Desertion und Kriegsdienstverweigerung gibt es in Jugoslawien seit Beginn der Kriege 1990 in größerem Ausmaß. Es gab zahlreiche Protest-aktionen, an denen sich z.B. in der serbischen Stadt Knjazevaç über 5000 Einberufene gemeinsam beteiligten, und ganze Dörfer, wie etwa Tresnjevaç geschlossen den Militärdienst verweigerten.

Unabhängige Quellen schätzen, daß 100.000 bis 300.000 meist junge Männer von 1990 bis 1995 Serbien verlassen haben, um der Beteiligung am Krieg zu entgehen. Schätzungsweise 240.000 Deserteure sind aus ethnisch serbischen Gebieten in Kroatien und Bosnien nach Serbien geflohen.

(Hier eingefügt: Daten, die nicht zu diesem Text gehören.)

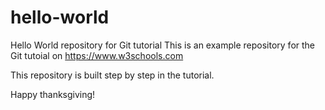 # hello-world
Hello World repository for Git tutorial
This is an example repository for the Git tutoial on https://www.w3schools.com

This repository is built step by step in the tutorial.

Happy thanksgiving!
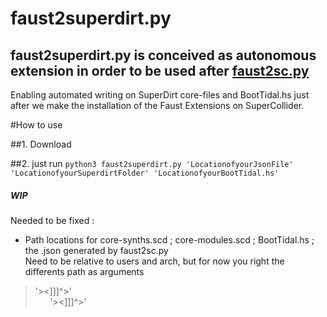 # faust2superdirt.py
## faust2superdirt.py is conceived as autonomous extension in order to be used after [faust2sc.py](https://github.com/madskjeldgaard/faust2sc.py)
Enabling automated writing on SuperDirt core-files and BootTidal.hs just after we make the installation of the Faust Extensions on SuperCollider.

#How to use

##1. Download 

##2. just run `python3 faust2superdirt.py 'LocationofyourJsonFile' 'LocationofyourSuperdirtFolder' 'LocationofyourBootTidal.hs'`
  





##### WIP
Needed to be fixed : 
* Path locations for core-synths.scd ; core-modules.scd ; BootTidal.hs ; the .json generated by faust2sc.py 
  </br> Need to be relative to users and arch, but for now you right the differents path as arguments


> '><]]]^>'
    </br> &nbsp; &nbsp; &nbsp;   '><]]]^>'
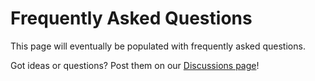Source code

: # Frequently Asked Questions

This page will eventually be populated with frequently asked questions.

Got ideas or questions? Post them on our [Discussions page](https://github.com/latenitefilms/metaburner/discussions)!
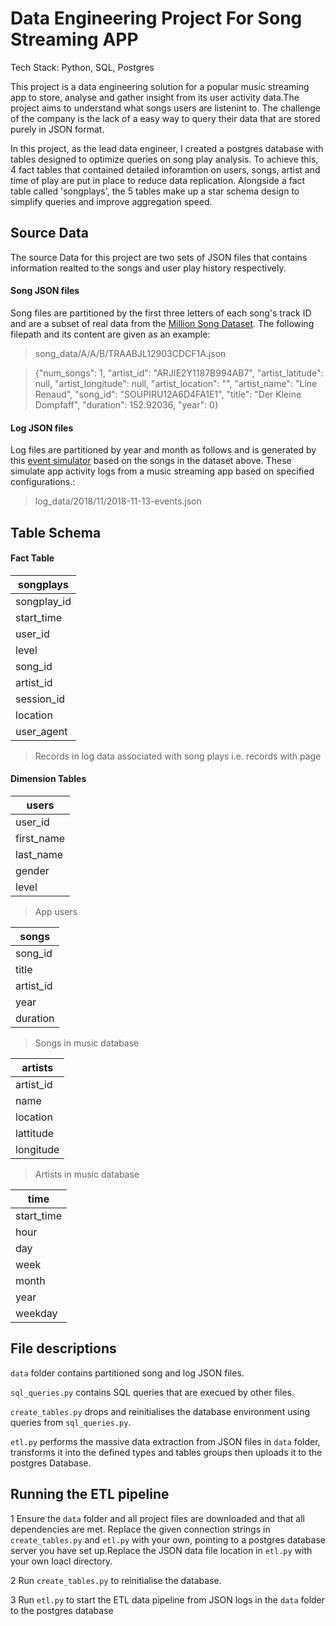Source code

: # Data Engineering Project For Song Streaming APP 

Tech Stack: Python, SQL, Postgres

This project is a data engineering solution for a popular music streaming app to store, analyse and gather insight from its user activity data.The project aims to understand what songs users are listenint to. The challenge of the company is the lack of a easy way to query their data that are stored purely in JSON format.

In this project, as the lead data engineer, I created a postgres database with tables designed to optimize queries on song play analysis. To achieve this, 4 fact tables that contained detailed inforamtion on users, songs, artist and time of play are put in place to reduce data replication. Alongside a fact table called 'songplays', the 5 tables make up a star schema design to simplify queries and improve aggregation speed. 

## Source Data

The source Data for this project are two sets of JSON files that contains information realted to the songs and user play history respectively.

#### Song JSON files
Song files are partitioned by the first three letters of each song's track ID and are a subset of real data from the [Million Song Dataset](http://millionsongdataset.com/).  The following filepath and its content are given as an example:

> song_data/A/A/B/TRAABJL12903CDCF1A.json

> {"num_songs": 1, "artist_id": "ARJIE2Y1187B994AB7", "artist_latitude": null, "artist_longitude": null, "artist_location": "", "artist_name": "Line Renaud", "song_id": "SOUPIRU12A6D4FA1E1", "title": "Der Kleine Dompfaff", "duration": 152.92036, "year": 0}

#### Log JSON files

Log files are partitioned by year and month as follows and is generated by this [event simulator](https://github.com/Interana/eventsim) based on the songs in the dataset above. These simulate app activity logs from a music streaming app based on specified configurations.:

> log_data/2018/11/2018-11-13-events.json


## Table Schema

#### Fact Table

| songplays |
| --- |
| songplay_id |
| start_time |
| user_id |
| level |
| song_id |
| artist_id |
| session_id |
| location |
| user_agent |
> Records in log data associated with song plays i.e. records with page

#### Dimension Tables

| users  |
| --- |
| user_id |
| first_name |
| last_name |
| gender |
| level |
> App users 

| songs   |
| --- |
| song_id |
| title |
| artist_id |
| year |
| duration |
> Songs in music database

| artists    |
| --- |
| artist_id |
| name |
| location |
| lattitude |
| longitude |
> Artists in music database

| time     |
| --- |
| start_time |
| hour |
| day |
| week |
| month |
| year |
| weekday |

## File descriptions

`data` folder contains partitioned song and log JSON files.

`sql_queries.py` contains SQL queries that are execued by other files.

`create_tables.py` drops and reinitialises the database environment using queries from `sql_queries.py`.

`etl.py` performs the massive data extraction from JSON files in `data` folder, transforms it into the defined types and tables groups then uploads it to the postgres Database.

## Running the ETL pipeline

1  Ensure the `data` folder and all project files are downloaded and that all dependencies are met. Replace the given connection strings in `create_tables.py` and `etl.py` with your own, pointing to a postgres database server you have set up.Replace the JSON data file location in `etl.py` with your own loacl directory.

2  Run `create_tables.py` to reinitialise the database.

3  Run `etl.py` to start the ETL data pipeline from JSON logs in the `data` folder to the postgres database
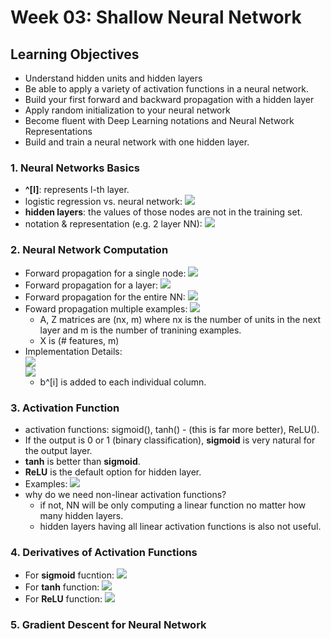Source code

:# Week 03: Shallow Neural Network

## Learning Objectives

* Understand hidden units and hidden layers
* Be able to apply a variety of activation functions in a neural network.
* Build your first forward and backward propagation with a hidden layer
* Apply random initialization to your neural network
* Become fluent with Deep Learning notations and Neural Network Representations
* Build and train a neural network with one hidden layer.

### 1. Neural Networks Basics
* __^[l]__: represents l-th layer. 
* logistic regression vs. neural network: 
![](./img/wk03_NN_vs_LR.png)
* __hidden layers__: the values of those nodes are not in the training set. 
* notation & representation (e.g. 2 layer NN):
![](./img/wk03_repre.png)

### 2. Neural Network Computation
*  Forward propagation for a single node: 
![](./img/wk03_FW_node_computation.png)
* Forward propagation for a layer: 
![](./img/wk03_FW_layer_computation.png)
* Forward propagation for the entire NN: 
![](./img/wk03_FW_NN_computation.png)
* Foward propagation multiple examples: 
![](./img/wk03_full_training_set.png)
	- A, Z matrices are (nx, m) where nx is the number of units in the next layer and m is the number of tranining examples. 
	- X is (# features, m)
* Implementation Details:  
![](./img/wk03_multi_details1.png)  
![](./img/wk03_multi_details2.png)  
	- b^[i] is added to each individual column. 

### 3. Activation Function
* activation functions: sigmoid(), tanh() - (this is far more better), ReLU(). 
* If the output is 0 or 1 (binary classification), __sigmoid__ is very natural for the output layer.
* __tanh__ is better than __sigmoid__.  
* __ReLU__ is the default option for hidden layer. 
* Examples: 
![](./img/wk03_activation_function.png)
* why do we need non-linear activation functions?
	* if not, NN will be only computing a linear  function no matter how many hidden layers. 
	* hidden layers having all linear activation functions is also not useful. 

### 4. Derivatives of Activation Functions
* For __sigmoid__ fucntion: 
![](./img/wk03_sigmoid.png) 
* For __tanh__ function: 
![](./img/wk03_tanh.png) 
* For __ReLU__ function:
![](./img/wk03_ReLU.png) 

### 5. Gradient Descent for Neural Network
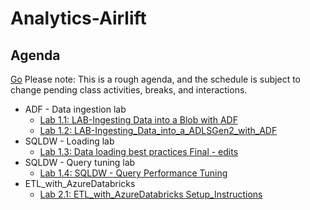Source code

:# Analytics-Airlift

## Agenda
<a href="http://stackoverflow.com" target="_blank">Go</a>
Please note: This is a rough agenda, and the schedule is subject to change pending class activities, breaks, and interactions.

- ADF - Data ingestion lab
  - [Lab 1.1: LAB-Ingesting Data into a Blob with ADF](<https://github.com/nthacker/Analytics-Airlift/blob/master/Day%201/02.ADF%20-%20Data%20ingestion%20lab/LAB-Ingesting%20Data%20into%20a%20Blob%20with%20ADF_v1.2.docx>)
  - [Lab 1.2: LAB-Ingesting_Data_into_a_ADLSGen2_with_ADF](https://github.com/nthacker/Analytics-Airlift/blob/master/Day%201/02.ADF%20-%20Data%20ingestion%20lab/LAB-Ingesting_Data_into_a_ADLSGen2_with_ADF_v1.3.docx)
- SQLDW - Loading lab
  - [Lab 1.3: Data loading best practices Final - edits](https://github.com/nthacker/Analytics-Airlift/blob/master/Day%201/05.SQLDW%20-%20Loading%20lab/LAB04%20-%20Data%20loading%20best%20practices%20Final%20-%20edits.docx)
- SQLDW - Query tuning lab
  - [Lab 1.4: SQLDW - Query Performance Tuning](https://github.com/nthacker/Analytics-Airlift/blob/master/Day%201/07.SQLDW%20-%20Query%20tuning%20lab/SQLDW-%20Query%20Performance%20Tuning.docx)
- ETL_with_AzureDatabricks
  - [Lab 2.1: ETL_with_AzureDatabricks Setup_Instructions](https://github.com/nthacker/Analytics-Airlift/blob/master/Day%203/Labs/ETL_with_AzureDatabricks%E2%80%93Setup_Instructions.docx)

Viele dieser Deserteure flohen damals über die noch offenen Grenzen nach Westeuropa. Dieser Weg wurde 1992 durch die Einführung der Visapflicht, sowie durch das Schengen-Abkommen und verschärfte Kontrolle der Grenzen gen Westen versperrt.

Zunahme der Repression nach Beginn der NATO-Bombardements

Aufgrund der Bombardierungen der NATO und der damit verbundenen Eskalation des Krieges wurde die Opposition in der BR Jugoslawien geschwächt. Die Repressionen nahmen zu, es gibt praktisch keine unabhängigen Medien mehr. Der Herausgeber von zwei regime-kritischen Zeitungen wurde ermordet. Die noch bestehenden Anti-Kriegs-Gruppen sehen sich innerhalb der Gesellschaft isoliert und fürchten zu Recht um ihre Sicherheit.

Schon seit Ende März ist die Grenze für alle Männer zwischen 18 und 60 geschlossen.

Nach der ersten Verhandlungsrunde in Rambouillet 1998 begann eine neue große Mobilisierungswelle in bisher nicht gekannten Ausmaßen. Sie wurde, wie seit 1991 üblich, nicht offiziell bekanntgegeben, sondern als ‹Routine-verstärkung der Militäreinheiten– bezeichnet.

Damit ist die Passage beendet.